Materials and Methods:
Therefore, this study utilized the Hela cell line as a cervical cancer model to investigate the changes in TFEB expression levels and the proliferation, migration, invasion and EMT processes of cervical cancer cells through the silencing of PDCD4. Real-time quantitative PCR and Western blot were employed to assess the expression levels of PDCD4 and TFEB, while CCK-8, scratch assay, Transwell invasion assay and Western blot were used to evaluate changes in cell proliferation, migration, invasion capabilities and EMT processes.
Results:
The experimental results demonstrated that silencing PDCD4 significantly increased the expression level of TFEB. Simultaneously, silencing PDCD4 also significantly accelerated the proliferation rate of Hela cells, enhanced the cells’ migration, invasion capabilities and promoted the EMT processes.

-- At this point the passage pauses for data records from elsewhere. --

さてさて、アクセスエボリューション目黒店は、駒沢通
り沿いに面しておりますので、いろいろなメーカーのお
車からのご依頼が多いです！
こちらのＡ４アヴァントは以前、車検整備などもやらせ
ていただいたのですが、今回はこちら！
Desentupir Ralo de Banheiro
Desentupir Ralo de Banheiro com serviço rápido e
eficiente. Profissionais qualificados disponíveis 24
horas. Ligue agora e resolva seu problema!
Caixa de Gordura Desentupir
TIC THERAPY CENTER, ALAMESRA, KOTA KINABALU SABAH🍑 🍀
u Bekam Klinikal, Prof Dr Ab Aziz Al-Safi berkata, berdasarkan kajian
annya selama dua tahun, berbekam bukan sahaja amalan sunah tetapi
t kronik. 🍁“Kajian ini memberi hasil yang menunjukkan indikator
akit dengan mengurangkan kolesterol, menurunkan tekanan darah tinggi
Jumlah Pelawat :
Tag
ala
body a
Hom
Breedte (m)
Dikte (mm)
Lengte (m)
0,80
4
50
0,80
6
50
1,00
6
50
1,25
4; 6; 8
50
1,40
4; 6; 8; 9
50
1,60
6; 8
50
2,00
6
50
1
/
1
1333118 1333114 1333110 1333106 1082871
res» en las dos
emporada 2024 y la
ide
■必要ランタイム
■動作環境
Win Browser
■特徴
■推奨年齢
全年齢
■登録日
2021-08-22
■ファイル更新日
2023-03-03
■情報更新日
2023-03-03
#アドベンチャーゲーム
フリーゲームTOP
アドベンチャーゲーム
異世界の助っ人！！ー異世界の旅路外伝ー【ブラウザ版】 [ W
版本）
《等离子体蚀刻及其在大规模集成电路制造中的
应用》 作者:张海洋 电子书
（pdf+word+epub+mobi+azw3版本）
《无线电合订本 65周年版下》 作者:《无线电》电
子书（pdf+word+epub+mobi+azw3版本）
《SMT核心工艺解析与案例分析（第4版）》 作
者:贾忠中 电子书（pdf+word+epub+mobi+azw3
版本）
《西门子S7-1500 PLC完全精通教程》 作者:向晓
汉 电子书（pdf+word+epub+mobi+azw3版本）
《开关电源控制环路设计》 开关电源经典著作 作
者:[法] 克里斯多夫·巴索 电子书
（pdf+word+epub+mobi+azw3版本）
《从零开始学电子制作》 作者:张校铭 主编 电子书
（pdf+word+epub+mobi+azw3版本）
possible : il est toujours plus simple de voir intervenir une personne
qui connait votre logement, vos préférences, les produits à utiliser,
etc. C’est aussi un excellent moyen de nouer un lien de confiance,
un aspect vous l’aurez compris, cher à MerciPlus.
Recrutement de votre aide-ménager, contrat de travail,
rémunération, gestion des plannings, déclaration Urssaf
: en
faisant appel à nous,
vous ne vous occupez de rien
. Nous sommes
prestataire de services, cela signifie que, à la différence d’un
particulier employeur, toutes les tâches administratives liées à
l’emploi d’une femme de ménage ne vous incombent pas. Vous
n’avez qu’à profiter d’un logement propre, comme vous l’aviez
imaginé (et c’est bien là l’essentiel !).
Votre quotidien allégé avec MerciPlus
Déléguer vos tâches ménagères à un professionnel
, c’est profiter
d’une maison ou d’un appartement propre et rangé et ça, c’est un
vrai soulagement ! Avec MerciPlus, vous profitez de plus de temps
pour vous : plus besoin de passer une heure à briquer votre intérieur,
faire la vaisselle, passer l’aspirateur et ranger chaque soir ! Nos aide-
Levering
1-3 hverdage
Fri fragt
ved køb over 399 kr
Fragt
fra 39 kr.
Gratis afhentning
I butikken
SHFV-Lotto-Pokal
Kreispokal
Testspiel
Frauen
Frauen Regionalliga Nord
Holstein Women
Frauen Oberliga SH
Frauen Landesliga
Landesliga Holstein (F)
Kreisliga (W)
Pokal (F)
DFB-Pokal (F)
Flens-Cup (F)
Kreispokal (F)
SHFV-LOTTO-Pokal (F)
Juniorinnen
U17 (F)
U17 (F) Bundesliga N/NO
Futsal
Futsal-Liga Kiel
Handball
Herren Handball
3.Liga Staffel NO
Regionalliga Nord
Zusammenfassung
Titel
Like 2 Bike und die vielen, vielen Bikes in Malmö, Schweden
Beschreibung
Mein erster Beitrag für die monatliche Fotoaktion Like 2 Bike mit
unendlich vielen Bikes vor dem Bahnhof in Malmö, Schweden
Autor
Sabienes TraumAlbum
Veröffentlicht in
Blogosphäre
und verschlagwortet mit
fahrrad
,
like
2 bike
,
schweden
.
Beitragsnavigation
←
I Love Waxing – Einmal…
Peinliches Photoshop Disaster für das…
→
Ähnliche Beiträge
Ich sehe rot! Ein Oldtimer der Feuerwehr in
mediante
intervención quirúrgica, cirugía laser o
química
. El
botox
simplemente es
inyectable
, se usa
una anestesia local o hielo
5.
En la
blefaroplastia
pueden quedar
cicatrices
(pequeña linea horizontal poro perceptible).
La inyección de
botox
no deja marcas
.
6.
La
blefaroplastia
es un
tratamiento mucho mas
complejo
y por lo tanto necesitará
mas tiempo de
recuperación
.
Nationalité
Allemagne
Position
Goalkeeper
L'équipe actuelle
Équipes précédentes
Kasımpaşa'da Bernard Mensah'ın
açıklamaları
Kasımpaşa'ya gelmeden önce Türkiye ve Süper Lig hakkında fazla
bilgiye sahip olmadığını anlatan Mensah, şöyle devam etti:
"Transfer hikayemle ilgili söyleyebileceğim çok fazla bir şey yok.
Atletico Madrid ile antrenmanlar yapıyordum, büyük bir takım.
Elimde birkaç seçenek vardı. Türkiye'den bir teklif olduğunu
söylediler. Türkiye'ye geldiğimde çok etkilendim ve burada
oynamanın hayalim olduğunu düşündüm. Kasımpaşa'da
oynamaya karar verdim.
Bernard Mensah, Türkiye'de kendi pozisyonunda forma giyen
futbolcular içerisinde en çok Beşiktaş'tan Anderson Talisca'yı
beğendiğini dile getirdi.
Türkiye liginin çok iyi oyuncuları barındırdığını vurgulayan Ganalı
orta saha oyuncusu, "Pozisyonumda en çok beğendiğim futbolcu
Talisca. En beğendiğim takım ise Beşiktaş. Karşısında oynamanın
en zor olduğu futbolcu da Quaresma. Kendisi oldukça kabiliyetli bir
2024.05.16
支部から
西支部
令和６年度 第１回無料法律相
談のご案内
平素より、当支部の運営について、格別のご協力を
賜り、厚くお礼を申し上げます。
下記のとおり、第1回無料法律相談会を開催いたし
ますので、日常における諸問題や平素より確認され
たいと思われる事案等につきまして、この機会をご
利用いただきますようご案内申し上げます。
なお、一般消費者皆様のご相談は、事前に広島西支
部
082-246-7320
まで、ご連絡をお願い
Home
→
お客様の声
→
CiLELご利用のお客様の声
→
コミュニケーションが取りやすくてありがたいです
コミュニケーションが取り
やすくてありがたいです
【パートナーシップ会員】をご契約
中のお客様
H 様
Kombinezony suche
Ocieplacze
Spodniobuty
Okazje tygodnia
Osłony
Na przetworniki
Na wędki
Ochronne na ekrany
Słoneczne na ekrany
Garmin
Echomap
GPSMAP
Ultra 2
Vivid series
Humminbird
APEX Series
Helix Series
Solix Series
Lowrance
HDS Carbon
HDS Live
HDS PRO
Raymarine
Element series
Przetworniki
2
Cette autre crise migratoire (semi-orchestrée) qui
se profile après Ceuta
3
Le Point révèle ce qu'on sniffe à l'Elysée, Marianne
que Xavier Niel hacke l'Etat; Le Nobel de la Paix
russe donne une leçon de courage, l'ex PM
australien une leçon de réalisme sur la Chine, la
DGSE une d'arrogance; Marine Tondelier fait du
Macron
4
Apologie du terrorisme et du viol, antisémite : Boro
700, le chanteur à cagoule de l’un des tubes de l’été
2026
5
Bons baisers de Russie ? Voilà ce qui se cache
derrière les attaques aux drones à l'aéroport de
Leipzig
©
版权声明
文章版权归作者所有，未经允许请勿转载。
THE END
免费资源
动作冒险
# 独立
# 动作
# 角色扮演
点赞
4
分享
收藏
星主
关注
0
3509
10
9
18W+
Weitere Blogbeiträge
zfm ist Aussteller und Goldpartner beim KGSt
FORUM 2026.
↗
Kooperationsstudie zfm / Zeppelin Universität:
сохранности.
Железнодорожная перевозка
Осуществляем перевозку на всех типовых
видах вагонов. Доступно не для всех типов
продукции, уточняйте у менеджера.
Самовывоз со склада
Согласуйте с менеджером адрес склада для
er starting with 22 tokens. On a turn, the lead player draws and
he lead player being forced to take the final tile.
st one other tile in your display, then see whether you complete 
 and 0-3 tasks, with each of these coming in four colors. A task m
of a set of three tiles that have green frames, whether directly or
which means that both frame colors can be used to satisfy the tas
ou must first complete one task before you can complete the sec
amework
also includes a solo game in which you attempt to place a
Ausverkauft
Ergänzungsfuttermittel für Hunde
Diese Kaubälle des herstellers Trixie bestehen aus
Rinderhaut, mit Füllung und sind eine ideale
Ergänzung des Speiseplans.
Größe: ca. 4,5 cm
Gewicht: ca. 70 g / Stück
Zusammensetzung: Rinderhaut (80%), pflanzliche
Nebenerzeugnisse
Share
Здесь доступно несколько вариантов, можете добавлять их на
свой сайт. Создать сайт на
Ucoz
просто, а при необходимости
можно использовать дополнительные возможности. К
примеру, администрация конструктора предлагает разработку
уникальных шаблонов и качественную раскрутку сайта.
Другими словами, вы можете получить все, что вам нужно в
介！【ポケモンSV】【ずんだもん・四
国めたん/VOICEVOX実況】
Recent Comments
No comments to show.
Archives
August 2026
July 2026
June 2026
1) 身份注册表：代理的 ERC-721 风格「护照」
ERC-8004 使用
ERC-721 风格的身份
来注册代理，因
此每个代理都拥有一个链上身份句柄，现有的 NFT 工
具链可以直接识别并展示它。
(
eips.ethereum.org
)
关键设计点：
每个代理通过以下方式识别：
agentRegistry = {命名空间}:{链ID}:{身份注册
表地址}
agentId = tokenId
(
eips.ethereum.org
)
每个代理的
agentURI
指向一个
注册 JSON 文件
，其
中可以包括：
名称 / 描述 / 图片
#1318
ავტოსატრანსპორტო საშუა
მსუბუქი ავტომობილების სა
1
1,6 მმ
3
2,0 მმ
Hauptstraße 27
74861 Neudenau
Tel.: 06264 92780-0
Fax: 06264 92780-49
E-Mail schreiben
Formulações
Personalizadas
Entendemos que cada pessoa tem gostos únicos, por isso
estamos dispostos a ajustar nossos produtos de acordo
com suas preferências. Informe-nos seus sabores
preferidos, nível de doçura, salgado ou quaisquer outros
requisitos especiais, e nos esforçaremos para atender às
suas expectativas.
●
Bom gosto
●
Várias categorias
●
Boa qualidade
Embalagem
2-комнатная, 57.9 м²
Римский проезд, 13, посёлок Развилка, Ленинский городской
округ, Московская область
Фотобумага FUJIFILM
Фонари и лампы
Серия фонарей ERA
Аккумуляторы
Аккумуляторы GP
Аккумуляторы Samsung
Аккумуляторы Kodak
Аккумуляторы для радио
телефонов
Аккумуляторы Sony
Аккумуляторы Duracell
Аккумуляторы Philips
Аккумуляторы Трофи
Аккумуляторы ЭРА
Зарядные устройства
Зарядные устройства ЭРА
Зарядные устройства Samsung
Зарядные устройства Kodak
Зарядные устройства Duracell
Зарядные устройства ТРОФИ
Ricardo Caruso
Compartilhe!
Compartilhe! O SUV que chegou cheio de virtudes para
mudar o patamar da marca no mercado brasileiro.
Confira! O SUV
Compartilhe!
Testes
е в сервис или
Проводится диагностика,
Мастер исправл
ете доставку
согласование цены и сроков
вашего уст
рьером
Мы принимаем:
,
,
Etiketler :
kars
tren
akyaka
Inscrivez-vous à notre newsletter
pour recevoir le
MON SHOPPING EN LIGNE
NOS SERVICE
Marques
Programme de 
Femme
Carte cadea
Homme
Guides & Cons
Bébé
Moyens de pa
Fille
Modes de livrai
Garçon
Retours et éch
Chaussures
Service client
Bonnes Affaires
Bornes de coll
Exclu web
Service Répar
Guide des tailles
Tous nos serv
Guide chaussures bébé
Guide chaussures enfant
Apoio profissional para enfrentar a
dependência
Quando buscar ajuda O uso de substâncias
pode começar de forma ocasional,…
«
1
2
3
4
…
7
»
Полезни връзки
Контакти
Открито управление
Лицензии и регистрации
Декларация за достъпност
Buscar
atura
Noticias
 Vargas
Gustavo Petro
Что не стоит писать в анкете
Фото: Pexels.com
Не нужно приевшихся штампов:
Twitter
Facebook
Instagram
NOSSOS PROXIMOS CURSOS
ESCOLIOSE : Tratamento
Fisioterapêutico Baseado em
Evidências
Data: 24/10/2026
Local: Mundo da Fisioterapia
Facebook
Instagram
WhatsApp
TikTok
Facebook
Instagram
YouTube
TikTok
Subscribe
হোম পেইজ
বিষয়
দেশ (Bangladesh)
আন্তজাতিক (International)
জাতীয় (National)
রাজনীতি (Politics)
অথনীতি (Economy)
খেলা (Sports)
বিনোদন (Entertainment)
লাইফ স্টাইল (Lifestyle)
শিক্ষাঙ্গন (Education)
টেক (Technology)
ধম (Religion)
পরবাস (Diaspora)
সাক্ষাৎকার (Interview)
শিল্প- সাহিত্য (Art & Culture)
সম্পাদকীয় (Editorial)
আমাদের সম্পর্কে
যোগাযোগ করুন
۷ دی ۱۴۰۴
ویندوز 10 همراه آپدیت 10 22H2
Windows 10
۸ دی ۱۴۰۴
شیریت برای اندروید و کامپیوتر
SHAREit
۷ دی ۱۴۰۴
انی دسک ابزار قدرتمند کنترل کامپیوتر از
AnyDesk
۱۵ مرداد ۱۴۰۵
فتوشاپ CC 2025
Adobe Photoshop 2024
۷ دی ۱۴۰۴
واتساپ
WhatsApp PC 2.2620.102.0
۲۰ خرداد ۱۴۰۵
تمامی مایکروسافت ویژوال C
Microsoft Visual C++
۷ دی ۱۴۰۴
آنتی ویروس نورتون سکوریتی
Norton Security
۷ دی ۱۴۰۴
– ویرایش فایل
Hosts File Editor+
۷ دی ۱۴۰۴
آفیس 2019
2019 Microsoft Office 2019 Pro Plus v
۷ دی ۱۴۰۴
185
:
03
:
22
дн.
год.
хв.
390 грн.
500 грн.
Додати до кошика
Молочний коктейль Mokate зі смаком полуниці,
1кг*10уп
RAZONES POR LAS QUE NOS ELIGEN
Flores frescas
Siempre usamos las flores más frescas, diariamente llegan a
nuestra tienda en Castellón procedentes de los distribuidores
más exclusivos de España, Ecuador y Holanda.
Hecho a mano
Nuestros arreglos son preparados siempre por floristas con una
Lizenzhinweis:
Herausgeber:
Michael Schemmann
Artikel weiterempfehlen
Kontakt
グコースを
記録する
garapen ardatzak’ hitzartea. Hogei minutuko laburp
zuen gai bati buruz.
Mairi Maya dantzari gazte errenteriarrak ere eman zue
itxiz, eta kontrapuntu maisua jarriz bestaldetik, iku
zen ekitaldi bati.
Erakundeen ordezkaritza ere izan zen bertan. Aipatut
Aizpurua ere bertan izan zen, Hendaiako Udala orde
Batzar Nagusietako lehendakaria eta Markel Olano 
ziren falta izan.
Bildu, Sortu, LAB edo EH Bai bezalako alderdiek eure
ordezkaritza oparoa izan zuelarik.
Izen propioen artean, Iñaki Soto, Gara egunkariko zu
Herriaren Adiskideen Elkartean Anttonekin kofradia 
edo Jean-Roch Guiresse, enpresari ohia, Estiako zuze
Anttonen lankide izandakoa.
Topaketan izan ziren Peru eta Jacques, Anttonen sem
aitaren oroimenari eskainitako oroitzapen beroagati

Further experimental results showed that silencing TFEB could partially reverse the promoting effects of PDCD4 silencing on cell proliferation, migration and invasion. In cervical cancer, silencing PDCD4 can lead to TFEB overexpression, thereby promoting the proliferation, migration and invasion of Hela cells.
Conclusion:
These findings provide crucial clues for the in-depth study of molecular mechanisms in cervical cancer and indicate that the PDCD4-TFEB pathway could potentially serve as a target for the treatment and prevention of this disease.